• **Goals**
1. Answer these from the excerpt on streaming models and visibility polygons:
(a) In the streaming data model, how much memory is mostly presumed?
(b) What approximation factor does the minimum enclosing ball algorithm achieve?
(c) In what order are the polygon's vertices given as inputs?
2. Reproduce the stretch of the visibility polygon excerpt from "(Left) Reflex vertices" through "and Chan 2006).".
3. Continue the excerpt on streaming models and visibility polygons, starting after its final sentence.

• **Source excerpt**

In this model, Timothy Chan and Eric Chen proposed several algorithms to solve the convex hull problem and also the linear programming problem (Chan and Chen 2007).

2.3 Streaming data mode

In the two models described above, data can be read repetitively and only the extra memory was limited. However, we encounter more restrictions in the streaming data model. In this model, data are supposed to stream in a line and each data can be read only at the moment and, afterward, they will not be accessible. Also in this model, it is assumed that the memory used in the algorithm cannot be in the order of the number of inputs and such a memory is not available. An algorithm in this model should read the data stream on the data line in each step and at that moment, do the required processing, and then, decide which data or information should be stored in the memory. The amount of memory in this model is mostly presumed constant relative to input data or in the logarithmic order of input data.

Fig. 1

(Left) Reflex vertices with respect to q are displayed by white points and others are displayed by black points. (Right) Visibility polygon \(\hbox {Vis}_{\mathcal {P}} (q)\); p is the shadow of vertex \(v_5\)

It is important to recall that only an approximation of the optimal solution is obtained for most non-trivial problems due to higher restrictions in this model. The reason is that each data can be read only once and not all of them can be stored. Hence, solving problems in this model is highly associated with approximate algorithms.

Hamid Zarabizadeh and Timothy Chan presented an approximation algorithm for computing the minimum enclosing ball of a point set in \({\mathcal {R}}^2\) in this model with constant extra memory, linear time complexity, and approximation factor of 3 / 2 (Zarrabi-Zadeh and Chan 2006).

3 Definitions and preliminaries

In this problem, vertices of a polygon are given in the multi-pass model as inputs in a counterclockwise order. This polygon and its boundary are denoted by \({\mathcal {P}}\) and \(\partial {\mathcal {P}}\), respectively. Likewise, a point like q is given as an input from which the visibility polygon should be computed. The segment connecting p and q is denoted by \({\overline{pq}}\). The \(p\in {\mathcal {P}}\) is a visible point from q if and only if \({\overline{pq}}\subset {\mathcal {P}}\). The set of all visible points from q in the polygon \({\mathcal {P}}\) is called visibility polygon and is symbolized by \(\hbox {Vis}_{\mathcal {P}} (q)\). It can be seen that the visibility polygon of the point q is a closed polygon whose vertices are either vertices of \({\mathcal {P}}\) or points of intersected edges of \({\mathcal {P}}\) with a shot ray from q which passes a reflex vertex of \({\mathcal {P}}\). Figure 1 shows this observation.

• **Source material**
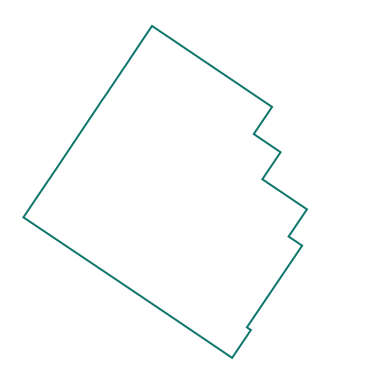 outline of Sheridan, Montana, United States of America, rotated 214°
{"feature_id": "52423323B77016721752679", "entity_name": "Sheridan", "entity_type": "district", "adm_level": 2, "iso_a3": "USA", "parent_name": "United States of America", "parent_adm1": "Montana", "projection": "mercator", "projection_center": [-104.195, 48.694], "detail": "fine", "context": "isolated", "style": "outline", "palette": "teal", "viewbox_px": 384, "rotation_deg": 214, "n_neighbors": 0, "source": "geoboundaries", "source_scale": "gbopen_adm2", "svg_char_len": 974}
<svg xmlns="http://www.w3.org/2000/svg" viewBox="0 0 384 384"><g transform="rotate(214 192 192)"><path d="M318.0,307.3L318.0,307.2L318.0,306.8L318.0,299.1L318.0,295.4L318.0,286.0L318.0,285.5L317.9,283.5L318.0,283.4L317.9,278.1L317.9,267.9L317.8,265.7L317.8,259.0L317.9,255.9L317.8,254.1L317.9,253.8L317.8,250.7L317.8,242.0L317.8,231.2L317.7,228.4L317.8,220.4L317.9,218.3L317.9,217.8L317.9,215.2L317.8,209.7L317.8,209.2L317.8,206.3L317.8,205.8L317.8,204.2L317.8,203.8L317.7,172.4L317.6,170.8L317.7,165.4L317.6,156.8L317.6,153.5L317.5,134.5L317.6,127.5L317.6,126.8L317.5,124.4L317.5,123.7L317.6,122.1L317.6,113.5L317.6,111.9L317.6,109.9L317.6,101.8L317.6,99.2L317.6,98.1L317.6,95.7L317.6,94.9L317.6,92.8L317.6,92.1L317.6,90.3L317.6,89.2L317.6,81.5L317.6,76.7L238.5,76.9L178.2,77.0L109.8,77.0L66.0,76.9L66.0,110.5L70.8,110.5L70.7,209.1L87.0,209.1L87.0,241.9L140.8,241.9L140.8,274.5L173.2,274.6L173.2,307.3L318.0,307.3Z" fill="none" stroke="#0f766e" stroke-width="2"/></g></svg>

• **The replies**
1.
(a) Constant relative to the input data, or in the logarithmic order of the input data.
(b) 3 / 2.
(c) Counterclockwise order.

2.
(Left) Reflex vertices with respect to q are displayed by white points and others are displayed by black points. (Right) Visibility polygon \(\hbox {Vis}_{\mathcal {P}} (q)\); p is the shadow of vertex \(v_5\)

It is important to recall that only an approximation of the optimal solution is obtained for most non-trivial problems due to higher restrictions in this model. The reason is that each data can be read only once and not all of them can be stored. Hence, solving problems in this model is highly associated with approximate algorithms.

Hamid Zarabizadeh and Timothy Chan presented an approximation algorithm for computing the minimum enclosing ball of a point set in \({\mathcal {R}}^2\) in this model with constant extra memory, linear time complexity, and approximation factor of 3 / 2 (Zarrabi-Zadeh and Chan 2006).

3.
For simplicity, we assume that no line passes q and two vertices of \({\mathcal {P}}\) simultaneously. However, the proposed algorithm can well account for this condition with a minor modification.

Vertex \(v_k\) is a reflex vertex if the internal angle of this vertex in \({\mathcal {P}}\) is larger than \(\pi \). Given the vertex \(v_k\), line \(l_k\) which passes \(v_k\) and q separates \({\mathcal {R}}^2{\setminus } l_k\) into two components. Vertex \(v_k\) is a reflex vertex with respect to point q if this vertex is reflex, and \(v_{k-1}\) and \(v_{k+1}\) are in the same component of \({\mathcal {R}}^2{\setminus } l_k\). Paying attention to Fig. 1, each reflex vertex with respect to q is a reflex vertex, but the opposite is not correct.

In other words, reflex vertices with respect to q are those in which the state of the visibility polygon may change, i.e., positions where the polygon’s boundary can switch between visibility and invisibility. Since vertex q is a constant input, from now on, we avoid the term with respect to q and call these vertices simply as reflex vertices. The number of reflex vertices of \({\mathcal {P}}\) is denoted by r. Also the number of reflex vertices existing in \(\hbox {Vis}_{\mathcal {P}} (q)\) is denoted by \({\overline{r}}\). It is evident that \({\overline{r}}\le r<n\).

For any two points like \(p_i, p_j \in \partial {\mathcal {P}}\), there is a unique path which travels the \({\mathcal {P}}\) boundary from \(p_i\) to \(p_j\) in a counterclockwise direction. The set of passed points in this path including \(p_i\) and \(p_j\) is denoted by \(C_{i,j}\) and is called a chain between \(p_i\) and \(p_j\). A chain is said to be visible if all points of the chain are visible from the point q.

A visible chain such as \(C=C_{i,j}\) is CCW-maximal (counterclockwise-maximal) if it is visible and also no other visible chain started from \(p_i\) encloses the whole C. We will use \(C_{i,i}\) to refer to the entire polygon’s boundary.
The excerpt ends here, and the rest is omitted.